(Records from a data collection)
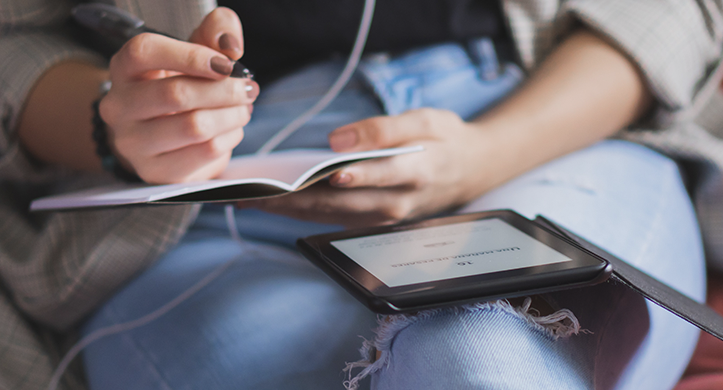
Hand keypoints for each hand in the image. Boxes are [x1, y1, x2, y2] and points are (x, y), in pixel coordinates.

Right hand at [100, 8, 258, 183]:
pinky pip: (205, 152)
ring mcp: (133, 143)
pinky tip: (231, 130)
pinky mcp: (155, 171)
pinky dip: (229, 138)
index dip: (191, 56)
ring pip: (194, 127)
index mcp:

* * *

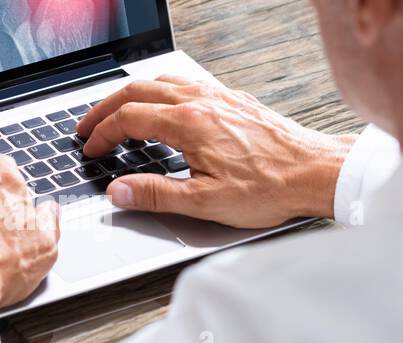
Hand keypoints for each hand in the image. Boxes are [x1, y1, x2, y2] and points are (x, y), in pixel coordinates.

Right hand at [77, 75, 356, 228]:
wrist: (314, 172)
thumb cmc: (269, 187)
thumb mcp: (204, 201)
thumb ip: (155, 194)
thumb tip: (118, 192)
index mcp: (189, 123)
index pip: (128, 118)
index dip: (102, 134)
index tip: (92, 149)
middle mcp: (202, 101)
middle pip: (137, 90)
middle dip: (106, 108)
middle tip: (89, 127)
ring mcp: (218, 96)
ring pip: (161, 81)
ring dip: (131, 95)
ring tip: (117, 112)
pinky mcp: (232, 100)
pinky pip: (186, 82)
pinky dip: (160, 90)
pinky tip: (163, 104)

---

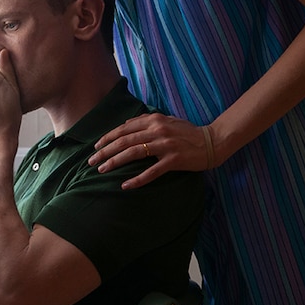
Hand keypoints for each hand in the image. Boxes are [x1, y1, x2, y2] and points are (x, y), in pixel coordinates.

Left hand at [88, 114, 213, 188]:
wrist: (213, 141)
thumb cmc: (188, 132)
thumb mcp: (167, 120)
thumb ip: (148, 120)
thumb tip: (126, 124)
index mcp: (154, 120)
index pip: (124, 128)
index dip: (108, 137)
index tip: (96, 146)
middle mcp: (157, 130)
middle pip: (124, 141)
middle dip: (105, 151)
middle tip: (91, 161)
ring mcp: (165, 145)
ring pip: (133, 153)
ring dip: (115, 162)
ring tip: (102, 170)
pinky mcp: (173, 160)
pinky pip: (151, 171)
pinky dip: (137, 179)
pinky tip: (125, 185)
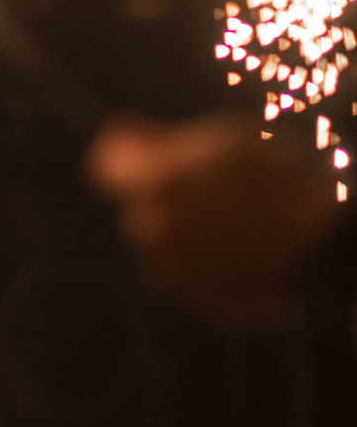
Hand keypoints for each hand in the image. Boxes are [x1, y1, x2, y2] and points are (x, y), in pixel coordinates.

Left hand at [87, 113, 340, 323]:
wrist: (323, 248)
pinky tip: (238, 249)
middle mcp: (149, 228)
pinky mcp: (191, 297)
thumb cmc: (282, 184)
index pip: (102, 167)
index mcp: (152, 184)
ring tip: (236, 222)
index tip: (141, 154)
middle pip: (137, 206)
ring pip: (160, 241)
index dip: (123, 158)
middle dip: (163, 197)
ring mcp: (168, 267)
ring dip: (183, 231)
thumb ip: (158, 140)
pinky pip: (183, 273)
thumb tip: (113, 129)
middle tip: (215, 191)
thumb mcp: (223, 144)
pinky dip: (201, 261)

(WHAT IS NEEDED): In the records above, find the line containing "middle tip: (91, 161)" and the line containing "middle mcp: (149, 228)", then give both of them again word for word along with every line between. Omit any pictures.

(RESPONSE AREA):
middle tip: (91, 161)
ring mcp: (165, 145)
ring pip: (133, 153)
ring dip: (115, 162)
ring tip: (102, 170)
pinky mcp: (173, 160)
pinky pip: (151, 171)
pinky dip: (137, 179)
pinky tip: (125, 185)
Hand keypoints for each hand in the image. Boxes are [x1, y1, x2, y2] and points are (x, y), in pixel coordinates.

Left hand at [87, 113, 340, 323]:
wrist: (323, 248)
pinky tip: (238, 249)
middle mcp: (149, 228)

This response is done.